Oil prices edged down on Friday and posted a third straight week of losses as investors weighed OPEC+ reassurances against the latest U.S. jobs data that lowered expectations of the Federal Reserve cutting interest rates soon.
Brent crude futures settled 25 cents lower at $79.62 per barrel, while U.S. West Texas Intermediate (WTI) crude fell 2 cents to $75.53. The U.S. jobs growth in May exceeded expectations, keeping the Fed on track to hold off on cutting interest rates until September at the earliest.
The stronger-than-expected jobs report and the European Central Bank’s decision to proceed with its first interest rate cut since 2019 despite an uncertain inflation outlook dampened enthusiasm in the oil market. High borrowing costs can slow economic activity and reduce oil demand.

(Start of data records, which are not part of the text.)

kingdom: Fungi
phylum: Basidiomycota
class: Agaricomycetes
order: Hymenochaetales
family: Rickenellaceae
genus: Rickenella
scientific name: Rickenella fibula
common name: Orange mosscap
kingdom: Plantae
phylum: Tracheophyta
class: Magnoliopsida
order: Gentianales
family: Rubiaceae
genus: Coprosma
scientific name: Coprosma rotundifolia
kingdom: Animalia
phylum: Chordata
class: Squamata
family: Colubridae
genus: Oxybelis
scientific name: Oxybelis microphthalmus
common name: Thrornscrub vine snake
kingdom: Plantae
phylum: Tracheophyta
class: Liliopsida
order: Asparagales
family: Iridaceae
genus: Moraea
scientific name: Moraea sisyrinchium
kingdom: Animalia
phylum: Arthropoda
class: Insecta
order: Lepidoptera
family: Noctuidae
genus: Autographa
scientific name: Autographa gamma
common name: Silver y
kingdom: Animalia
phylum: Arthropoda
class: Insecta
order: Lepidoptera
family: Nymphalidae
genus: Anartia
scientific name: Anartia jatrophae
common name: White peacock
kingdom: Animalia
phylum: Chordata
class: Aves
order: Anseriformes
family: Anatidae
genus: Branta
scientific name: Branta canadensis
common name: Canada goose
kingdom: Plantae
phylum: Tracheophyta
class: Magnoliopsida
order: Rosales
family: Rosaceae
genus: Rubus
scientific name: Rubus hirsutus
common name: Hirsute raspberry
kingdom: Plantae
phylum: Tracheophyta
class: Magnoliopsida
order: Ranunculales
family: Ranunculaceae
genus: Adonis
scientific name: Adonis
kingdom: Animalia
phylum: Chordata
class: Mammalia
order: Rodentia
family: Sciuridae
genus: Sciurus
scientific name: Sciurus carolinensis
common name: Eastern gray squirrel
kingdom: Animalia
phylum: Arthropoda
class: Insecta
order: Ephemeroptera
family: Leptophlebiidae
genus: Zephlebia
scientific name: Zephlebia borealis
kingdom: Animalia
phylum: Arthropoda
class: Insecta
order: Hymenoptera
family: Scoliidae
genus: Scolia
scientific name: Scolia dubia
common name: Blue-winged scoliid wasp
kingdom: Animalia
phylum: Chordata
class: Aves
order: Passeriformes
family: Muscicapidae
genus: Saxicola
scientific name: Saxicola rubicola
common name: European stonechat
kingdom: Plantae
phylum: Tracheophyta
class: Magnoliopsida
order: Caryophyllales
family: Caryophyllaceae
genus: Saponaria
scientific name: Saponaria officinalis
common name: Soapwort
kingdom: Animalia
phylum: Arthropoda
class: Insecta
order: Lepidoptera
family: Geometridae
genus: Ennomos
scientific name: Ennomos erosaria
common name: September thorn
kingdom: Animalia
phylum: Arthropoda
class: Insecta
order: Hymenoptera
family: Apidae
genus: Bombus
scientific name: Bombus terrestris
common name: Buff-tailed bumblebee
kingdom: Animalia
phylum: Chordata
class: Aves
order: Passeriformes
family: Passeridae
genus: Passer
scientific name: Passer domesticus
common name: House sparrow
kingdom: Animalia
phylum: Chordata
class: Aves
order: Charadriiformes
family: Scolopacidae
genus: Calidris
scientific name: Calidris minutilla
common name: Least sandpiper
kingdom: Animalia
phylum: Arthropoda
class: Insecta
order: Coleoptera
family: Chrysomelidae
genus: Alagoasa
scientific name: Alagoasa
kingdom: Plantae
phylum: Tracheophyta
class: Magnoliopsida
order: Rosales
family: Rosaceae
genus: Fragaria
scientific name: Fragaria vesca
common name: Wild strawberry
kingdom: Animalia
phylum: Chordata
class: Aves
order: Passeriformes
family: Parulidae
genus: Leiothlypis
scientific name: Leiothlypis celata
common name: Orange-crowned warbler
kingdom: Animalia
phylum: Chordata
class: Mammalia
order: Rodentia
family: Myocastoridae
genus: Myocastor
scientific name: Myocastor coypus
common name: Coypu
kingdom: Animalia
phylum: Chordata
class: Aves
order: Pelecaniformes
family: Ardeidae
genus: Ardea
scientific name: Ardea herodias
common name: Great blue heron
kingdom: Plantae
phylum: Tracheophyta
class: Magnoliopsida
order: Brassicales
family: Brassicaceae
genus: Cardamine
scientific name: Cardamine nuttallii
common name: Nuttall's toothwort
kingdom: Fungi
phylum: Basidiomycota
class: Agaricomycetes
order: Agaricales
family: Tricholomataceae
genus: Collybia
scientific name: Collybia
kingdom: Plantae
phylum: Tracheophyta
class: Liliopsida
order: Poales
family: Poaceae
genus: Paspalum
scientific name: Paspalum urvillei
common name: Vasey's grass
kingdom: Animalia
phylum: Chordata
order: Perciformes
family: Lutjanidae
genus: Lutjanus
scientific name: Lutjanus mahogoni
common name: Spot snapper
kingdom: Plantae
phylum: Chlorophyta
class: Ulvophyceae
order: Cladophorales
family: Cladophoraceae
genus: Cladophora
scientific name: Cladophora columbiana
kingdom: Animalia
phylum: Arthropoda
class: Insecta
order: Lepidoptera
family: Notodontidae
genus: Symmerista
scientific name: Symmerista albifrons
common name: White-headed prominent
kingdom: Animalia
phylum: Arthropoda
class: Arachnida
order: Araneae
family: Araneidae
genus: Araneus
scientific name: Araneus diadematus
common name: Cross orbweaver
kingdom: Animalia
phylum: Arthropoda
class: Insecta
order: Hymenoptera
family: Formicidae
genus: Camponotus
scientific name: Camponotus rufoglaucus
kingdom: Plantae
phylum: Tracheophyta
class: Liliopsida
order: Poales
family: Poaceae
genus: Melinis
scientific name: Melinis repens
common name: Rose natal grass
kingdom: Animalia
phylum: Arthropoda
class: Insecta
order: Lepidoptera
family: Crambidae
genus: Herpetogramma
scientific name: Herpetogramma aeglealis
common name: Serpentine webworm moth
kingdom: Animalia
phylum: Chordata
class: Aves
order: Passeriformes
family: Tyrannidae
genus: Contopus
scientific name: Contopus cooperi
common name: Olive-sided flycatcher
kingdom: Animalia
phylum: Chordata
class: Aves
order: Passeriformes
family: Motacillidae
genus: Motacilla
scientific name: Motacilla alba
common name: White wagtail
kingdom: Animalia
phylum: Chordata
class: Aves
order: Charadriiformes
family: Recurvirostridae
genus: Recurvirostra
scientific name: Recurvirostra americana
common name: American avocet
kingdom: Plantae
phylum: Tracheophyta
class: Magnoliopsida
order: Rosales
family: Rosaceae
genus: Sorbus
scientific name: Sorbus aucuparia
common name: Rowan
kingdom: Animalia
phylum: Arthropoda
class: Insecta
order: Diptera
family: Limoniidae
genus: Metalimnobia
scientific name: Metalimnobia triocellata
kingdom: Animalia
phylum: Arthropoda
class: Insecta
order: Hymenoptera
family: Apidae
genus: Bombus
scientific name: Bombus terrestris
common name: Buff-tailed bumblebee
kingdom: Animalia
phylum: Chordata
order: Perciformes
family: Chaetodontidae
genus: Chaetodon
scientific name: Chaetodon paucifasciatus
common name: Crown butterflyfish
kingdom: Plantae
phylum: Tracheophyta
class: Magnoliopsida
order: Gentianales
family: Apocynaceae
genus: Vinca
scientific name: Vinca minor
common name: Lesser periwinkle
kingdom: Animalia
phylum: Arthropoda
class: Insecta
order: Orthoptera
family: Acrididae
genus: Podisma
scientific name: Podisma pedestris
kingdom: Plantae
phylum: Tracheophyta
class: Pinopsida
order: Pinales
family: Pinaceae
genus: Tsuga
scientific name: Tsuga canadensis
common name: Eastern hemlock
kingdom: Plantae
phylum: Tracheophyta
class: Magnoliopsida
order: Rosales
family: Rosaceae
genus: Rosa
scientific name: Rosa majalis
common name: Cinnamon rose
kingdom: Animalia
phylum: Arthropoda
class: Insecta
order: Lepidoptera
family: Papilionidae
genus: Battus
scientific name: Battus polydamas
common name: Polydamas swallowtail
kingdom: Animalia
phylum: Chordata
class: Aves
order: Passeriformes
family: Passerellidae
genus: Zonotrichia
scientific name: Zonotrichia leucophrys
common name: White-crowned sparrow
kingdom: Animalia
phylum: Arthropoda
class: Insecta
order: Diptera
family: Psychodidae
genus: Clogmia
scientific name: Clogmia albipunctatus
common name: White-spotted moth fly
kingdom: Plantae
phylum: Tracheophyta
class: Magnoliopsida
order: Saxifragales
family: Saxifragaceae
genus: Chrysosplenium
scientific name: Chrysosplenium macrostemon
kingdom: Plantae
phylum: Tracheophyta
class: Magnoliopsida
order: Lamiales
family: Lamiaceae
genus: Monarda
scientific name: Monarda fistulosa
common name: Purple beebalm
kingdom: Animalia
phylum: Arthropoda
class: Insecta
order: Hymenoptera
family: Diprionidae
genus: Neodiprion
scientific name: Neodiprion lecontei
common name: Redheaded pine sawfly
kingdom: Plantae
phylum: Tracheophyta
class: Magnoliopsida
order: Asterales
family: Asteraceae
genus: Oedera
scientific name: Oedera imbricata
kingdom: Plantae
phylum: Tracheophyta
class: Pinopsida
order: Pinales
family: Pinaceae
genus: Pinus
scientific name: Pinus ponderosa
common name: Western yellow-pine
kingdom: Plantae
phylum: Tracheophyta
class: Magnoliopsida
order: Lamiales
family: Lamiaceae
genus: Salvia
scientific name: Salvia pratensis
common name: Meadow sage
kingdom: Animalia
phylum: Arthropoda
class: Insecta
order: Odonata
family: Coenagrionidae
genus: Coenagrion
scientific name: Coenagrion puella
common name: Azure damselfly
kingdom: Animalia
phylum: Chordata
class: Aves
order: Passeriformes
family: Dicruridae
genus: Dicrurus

“The jobs report indicated higher rates for longer,” said Andrew Lipow, president of Lipow Oil Associates. “That tends to dampen enthusiasm on the oil market.”
The dollar rallied 0.8% to a more than one-week high shortly after the jobs report release, also weighing on oil prices.
However, oil prices have been supported by OPEC+ members Saudi Arabia and Russia, who indicated readiness to pause or reverse oil output increases. Still, crude fell for a third straight week on demand concerns, with Brent down 2.5% and WTI off 1.9%.
The lower oil prices also came after analysts saw Sunday’s OPEC+ meeting as a signal of rising supply, which is bearish for prices. Meanwhile, in China, data showed that exports grew for a second month in May, but crude oil imports fell, signaling demand concerns in the world’s largest crude oil buyer.
The U.S. active oil rig count, an early indicator of future output, fell by four this week to 492, the lowest since January 2022, according to energy services firm Baker Hughes.